Dolabında en duygusal olduğun şey nedir?

Annemin düğün gününde giydiği bir beyaz takım pantolonum var, bu yüzden kesinlikle kurtaracağım favorim olduklarını düşünüyorum. Neden onları giymeme izin verdiğini bilmiyorum. Bir gün beyaz pantolona ihtiyacım vardı ve odamda çıldırıyordum ve annem bunları bana fırlattı - ve ben de bunlar çok güzel neden daha önce vermedin? “Çünkü onlar benim düğün pantolonumdu!” Şimdi onları giymeme izin veriyor. Sanırım artık hiçbir işe yaramayacaklar!

Ben ve annem, Stella McCartney'nin Central Saint Martins'deki mezuniyet gösterisi için yaptığı tüvit ceketi paylaşıyoruz. O yaptı ve sonra istemedi. Astarı ya da etiketi yok, az önce anneme verdi. Sürekli geri istiyor. Annem kaybettiğini söylüyor, ama kaybetmedi! Bende var! Bu harika ve biraz tarih. Baby Dior'dan bir şeyler aldım çünkü vaftiz babam John Galliano ve o eskiden Dior için tasarım yapardı. Ayrıca, bana giydirdiği bazı şeyler var.

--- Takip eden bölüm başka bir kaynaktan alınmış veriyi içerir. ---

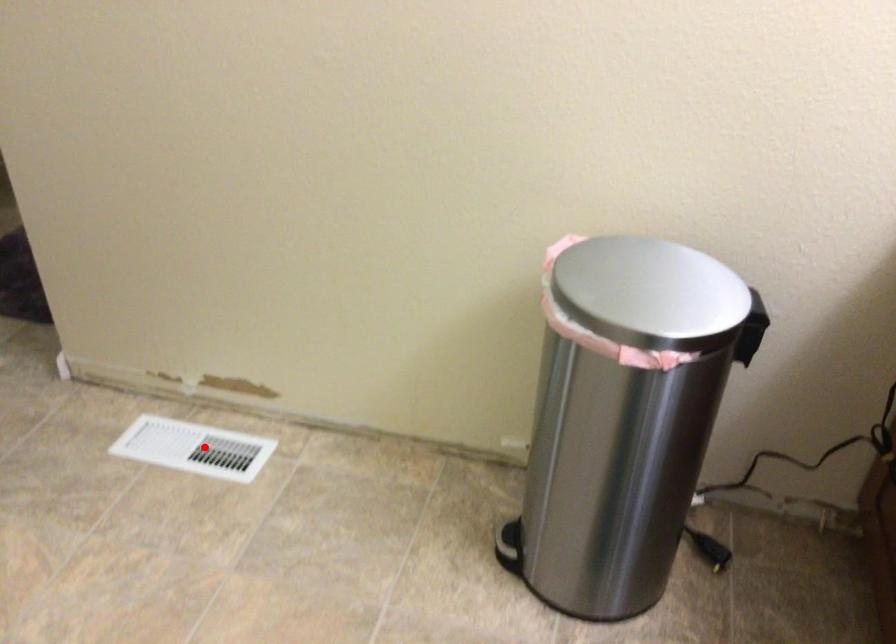
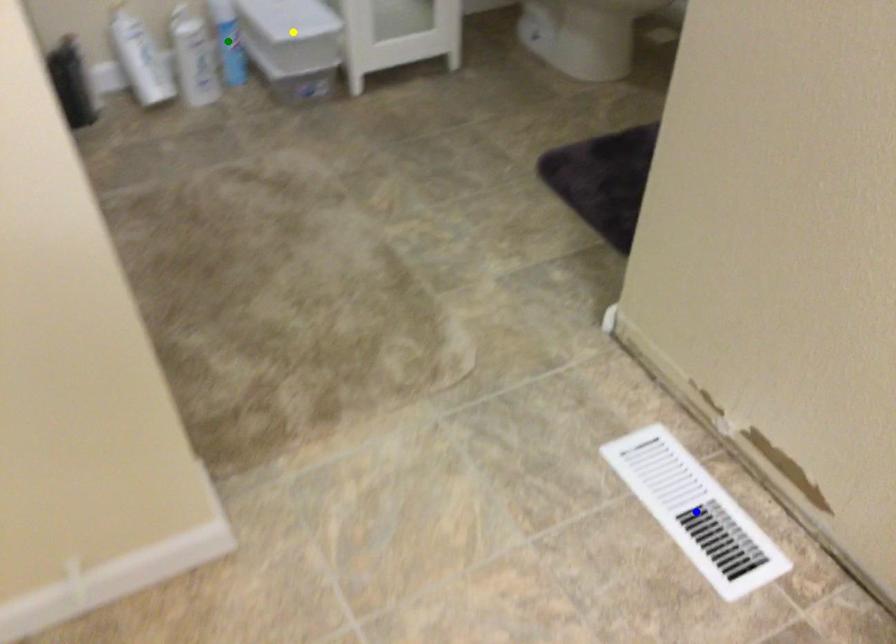
Question: I am providing you with two images of the same scene from different viewpoints. A red point is marked on the first image. You are given multiple points on the second image. Which mark in image 2 goes with the point in image 1?

Choices:
 (A) yellow point
 (B) green point
 (C) blue point

Answer: (C)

Yıllar boyunca sakladığım birçok farklı duygusal parçam var. Ama muhtemelen benim favorim 3 yaşımdan beri üzerinde Noddy'nin deri resmi olan beyaz deri tulumdur. Hala onlara sahibim ve şimdiye kadarki en havalı şey olduklarını düşünüyorum. Yani, beyaz deri tulumlar. Bana bunları giydirdiğine inanamıyorum anne! Tabii ki yaptı. Konu kıyafet olduğunda çok duygusal bir insanım. Giysiler ve anılar el ele gider.

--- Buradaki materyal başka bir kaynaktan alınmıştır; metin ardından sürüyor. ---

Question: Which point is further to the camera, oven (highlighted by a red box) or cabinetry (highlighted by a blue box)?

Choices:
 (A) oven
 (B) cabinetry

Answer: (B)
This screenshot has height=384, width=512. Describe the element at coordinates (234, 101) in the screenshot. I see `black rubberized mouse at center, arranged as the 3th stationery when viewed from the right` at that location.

Modayla ilgili pişmanlıklarınız var mı?

Yüzde yüz. Çok fazla stil hatası yaptım. Saçlarımda pembe vurgular vardı ve K-pop olmadan önce bu tür K-pop görünümüne giderdim. Pembe tutuşlu vinil taytlar ve ışıklı tabanlı pembe Dr. Martens'li deri ceketler giyerdim. Merhaba Kitty olan bir çift Dr. Martens'im vardı (üzerlerinde kırmızı bir fiyonk ve kulakları vardı).

15 yaşıma kadar ışıklı spor ayakkabılar giydim çünkü ironik olduğunu düşündüm (ironik değildi - korkunçtu). Her zaman küçük ayaklarım oldu, bu yüzden gerçekten bok gibi ışıklı spor ayakkabılar giyerdim ve bunun harika olduğunu düşünürdüm, ama gerçekten, insanlara veriyordu. GCSE'leri için çalışmaya çalışırken baş ağrıları. Ayaklarımı sınıfta damgalardım ve altında bir rave gibi olurdu tablo!

Peki, üniversitede olmak moda hakkındaki hislerinizi değiştirdi mi?

Üniversiteye gitmek muhtemelen yaşadığım en iyi moda deneyimlerinden biri çünkü büyürken kendime çok fazla dikkat çekmek istemedim. Açıkçası, gerçekten ilginç bir aileden diğer insanlara geldim, bu yüzden [hayal ediyorum] insanlar bana bakıp şöyle düşünürdü: O gerçekten şımarık veya O böyle bir velet olmalı, bu yüzden asla kıyafetlerimle orada olmak istemedim.

İnsanların düşünmesini istemedim, Ailesi onun için aldığı için güzel kıyafetler giyiyor Bu yüzden kot pantolonum, beyaz bir tişört ve bir çift spor ayakkabı ile her zaman sıkıcı olurdum. Üniversiteye gittiğimde, insanların moda eğitimi aldığı bir okuldayım ve çok dışarıdalar, bu yüzden bana biraz daha ben ve biraz daha fazla kıyafet giyme özgürlüğü verdi. İnsanların sizi yargılamaması çok özgürleştirici.